───── Material shown ─────

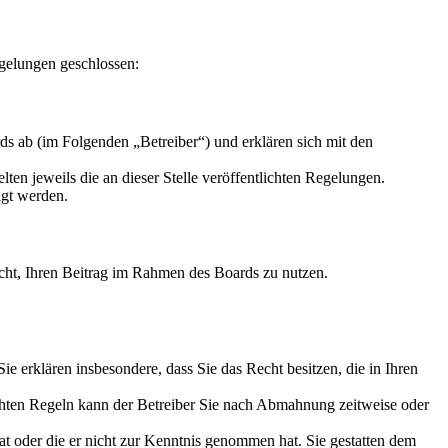
gelungen geschlossen:
s ab (im Folgenden „Betreiber“) und erklären sich mit den
ten jeweils die an dieser Stelle veröffentlichten Regelungen.
igt werden.
Recht, Ihren Beitrag im Rahmen des Boards zu nutzen.
 Sie erklären insbesondere, dass Sie das Recht besitzen, die in Ihren
chten Regeln kann der Betreiber Sie nach Abmahnung zeitweise oder
hat oder die er nicht zur Kenntnis genommen hat. Sie gestatten dem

─────

Problem to solve: Print again the material above, limited to the lines from the one holding "Sie erklären insbesondere, dass" through the last, inclusive.

Solved problem:
 Sie erklären insbesondere, dass Sie das Recht besitzen, die in Ihren
chten Regeln kann der Betreiber Sie nach Abmahnung zeitweise oder
hat oder die er nicht zur Kenntnis genommen hat. Sie gestatten dem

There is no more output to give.